Last week, Joseph Nunez of Green Kross Collective, pleaded guilty in his federal case, but Stacy is holding strong. His attorneys, Federal Defenders of San Diego, filed on Dec. 9 a motion to dismiss the indictment, drawing from statements Obama made while campaigning for the presidency.

In essence, Stacy is arguing that he meticulously researched the process  and did the due diligence in order to form a collective in compliance with the California Attorney General’s guidelines and the Secretary of State’s policies for non-profits. He says that he opened the collective based on the assumption that U.S. Attorney General Eric Holder and Obama would stand by their statements that medical cannabis providers obeying state law would not be prosecuted.

In other words, he thought he had Obama’s blessing.

Stacy’s motion calls it a “fundamental notion of fairness: the individual must have fair warning of what conduct the government intends to punish.”

The defense relies on “entrapment by estoppel,” which the Ninth Circuit Court of Appeals defines as “when an official tells the defendant that certain conduct is legal and the defendant believes the official.”

Stacy cites everything from the LA Times to the Huffington Post to back up his claim. Here’s the big one he throws in Obama’s face, a statement the candidate made during an interview with the Medford Mail-Tribune on March 22, 2008:

“When it comes to medical marijuana, I have more of a practical view than anything else. I mean, my attitude is that if it’s an issue of doctors prescribing medical marijuana as a treatment for glaucoma or as a cancer treatment, I think that should be appropriate because there really is no difference between that and a doctor prescribing morphine or anything else. I think there are legitimate concerns in not wanting to allow people to grow their own or start setting up mom andpop shops, because at that point it becomes fairly difficult to regulate. And again, I am not familiar with all the details of the initiative that was passed and what safeguards there were in place, but I think the basic concept that using medical marijuana in the same way with the same controls as other drugs prescribed by doctors, I think that’s entirely appropriate. What I am not going to be doing is using Justice Department resources to try to circumvent state laws on this issue. Simply because I want folks to be investigating violent crimes and potential terrorism. We’ve got a lot of things for our law enforcement officers to deal with.” (bolding added)
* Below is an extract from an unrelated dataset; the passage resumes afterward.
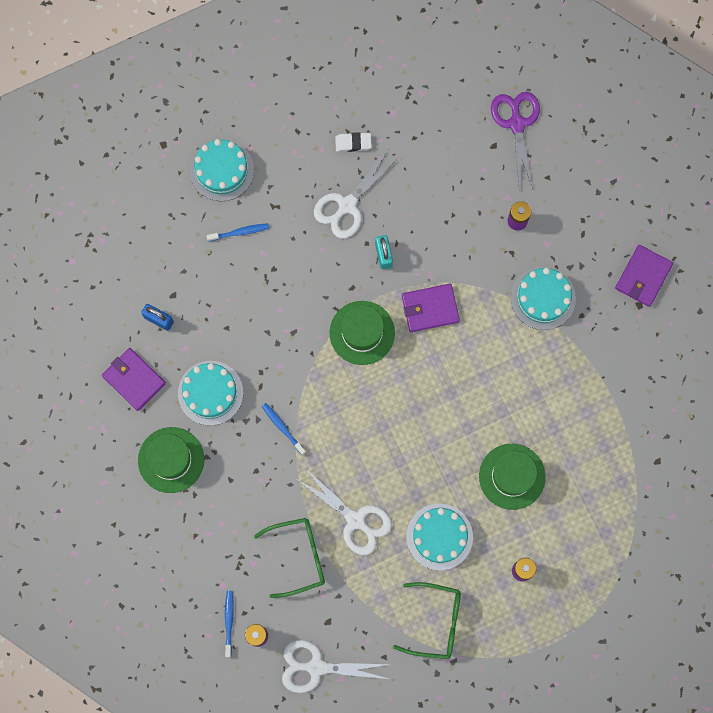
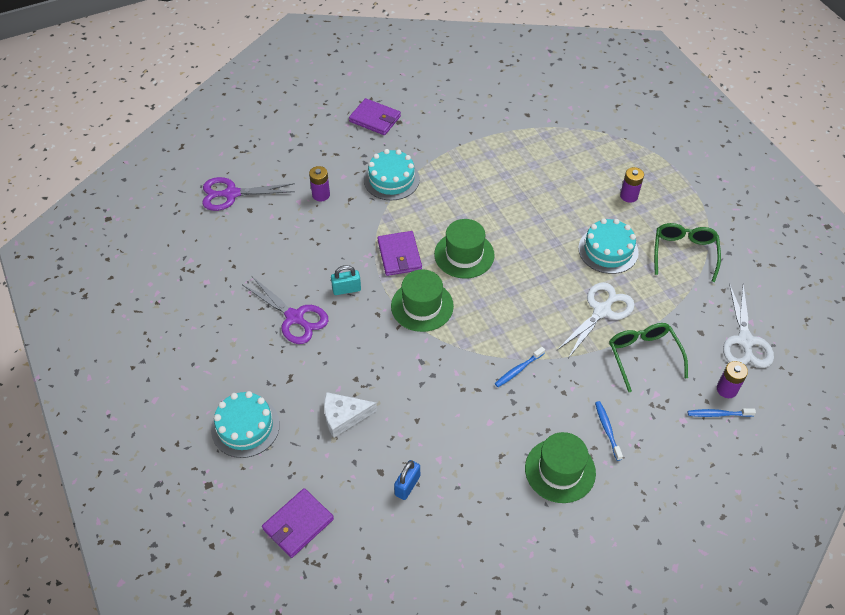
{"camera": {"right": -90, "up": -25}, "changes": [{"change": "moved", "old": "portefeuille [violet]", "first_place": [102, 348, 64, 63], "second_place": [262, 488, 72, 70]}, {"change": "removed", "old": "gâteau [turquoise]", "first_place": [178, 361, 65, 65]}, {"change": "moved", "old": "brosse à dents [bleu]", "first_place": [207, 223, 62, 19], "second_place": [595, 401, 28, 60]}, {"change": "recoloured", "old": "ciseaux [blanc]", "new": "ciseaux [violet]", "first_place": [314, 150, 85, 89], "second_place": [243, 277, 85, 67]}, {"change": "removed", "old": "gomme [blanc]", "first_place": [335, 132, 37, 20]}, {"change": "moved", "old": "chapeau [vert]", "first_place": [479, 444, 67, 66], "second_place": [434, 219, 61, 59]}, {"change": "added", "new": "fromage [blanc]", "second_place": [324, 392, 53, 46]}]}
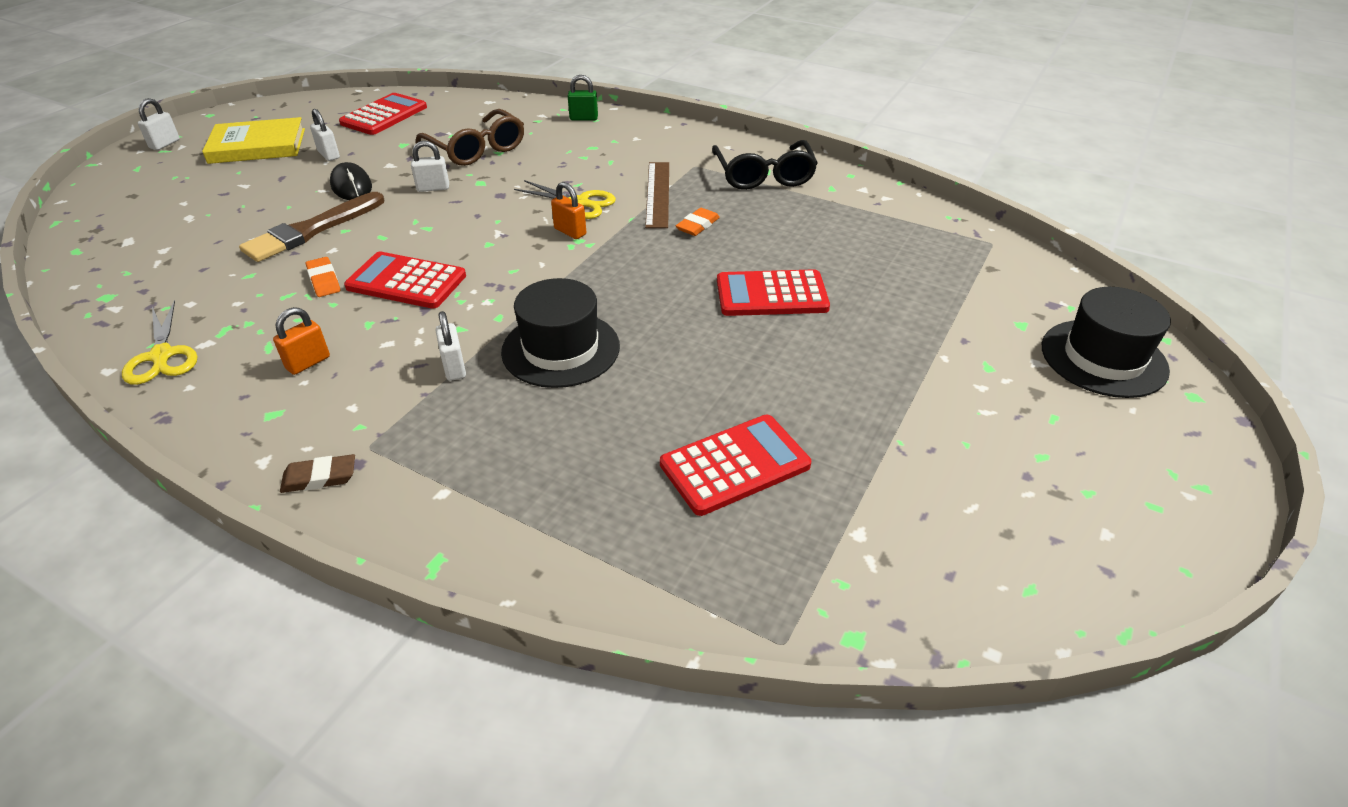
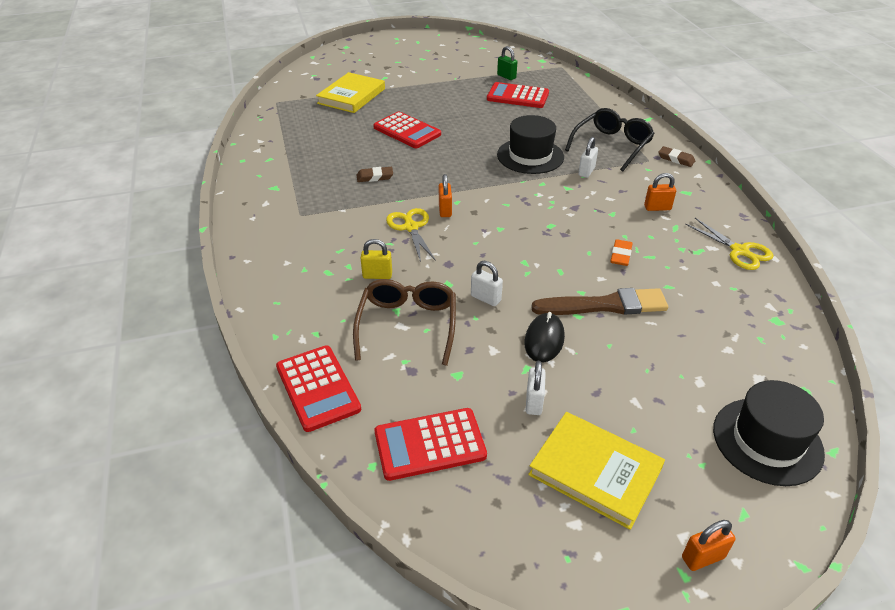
{"camera": {"right": -135, "up": 0}, "changes": [{"change": "turned", "old": "ciseaux [jaune]", "first_place": [122, 300, 75, 85], "second_place": [685, 218, 88, 52], "degrees": 120}, {"change": "recoloured", "old": "cadenas [blanc]", "new": "cadenas [orange]", "first_place": [138, 98, 42, 52], "second_place": [682, 520, 54, 51]}, {"change": "moved", "old": "calculatrice [rouge]", "first_place": [344, 252, 122, 57], "second_place": [276, 345, 85, 87]}, {"change": "moved", "old": "cadenas [vert]", "first_place": [568, 75, 30, 45], "second_place": [497, 46, 20, 34]}, {"change": "removed", "old": "règle [marron]", "first_place": [645, 162, 24, 66]}, {"change": "recoloured", "old": "gomme [orange]", "new": "gomme [marron]", "first_place": [676, 208, 44, 28], "second_place": [357, 167, 36, 15]}, {"change": "moved", "old": "lunettes [noir]", "first_place": [712, 140, 106, 50], "second_place": [565, 108, 90, 63]}, {"change": "moved", "old": "chapeau [noir]", "first_place": [1042, 287, 129, 111], "second_place": [713, 380, 112, 106]}, {"change": "added", "new": "livre [jaune]", "second_place": [316, 72, 69, 41]}, {"change": "added", "new": "cadenas [jaune]", "second_place": [360, 239, 32, 40]}]}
He also cites a May 12, 2008, statement by Obama’s spokesman (and current White House staffer) Ben LaBolt:

“Voters and legislators in the states – from California to Nevada to Maine – have decided to provide their residents suffering from chronic diseases and serious illnesses like AIDS and cancer with medical marijuana to relieve their pain and suffering. . . Obama supports the rights of states and local governments to make this choice – though he believes medical marijuana should be subject to (U.S. Food and Drug Administration) regulation like other drugs.” LaBolt also said Obama would end U.S. Drug Enforcement Administration raids on medical marijuana suppliers in states with their own laws. (bold added)

And, of course, the defense also draws from Holder’s much publicized statements and official guidelines for prosecuting medical marijuana cases, that is, that the Department of Justice shouldn’t if the provider’s operations are in keeping with state law.

Stacy is making this a Constitutional issue, arguing that the prosecution subverts state law, breaking the 10th Amendment, and violates his right to due process under the Fifth Amendment.

The process Stacy underwent to set up his collective is laid out in detail: He researched web sites, hired an attorney, went back and forth with the Secretary of State’s office to get the non-profit’s articles of incorporation just right. Ultimately, he claims that the case must be dismissed because prosecutors cannot prove he was breaking California’s  medical cannabis laws—and, as Holder and Obama promised, the DOJ should use the resources to investigate and prosecute real crimes, like terrorism.

Click here to download the motion and exhibits (pdfs).

Update: I originally attached the wrong pdf of the motion. The correct one is linked now. I also rewrote the post title. The image of Stacy’s medical-cannabis card was derived from the exhibits filed with the motion.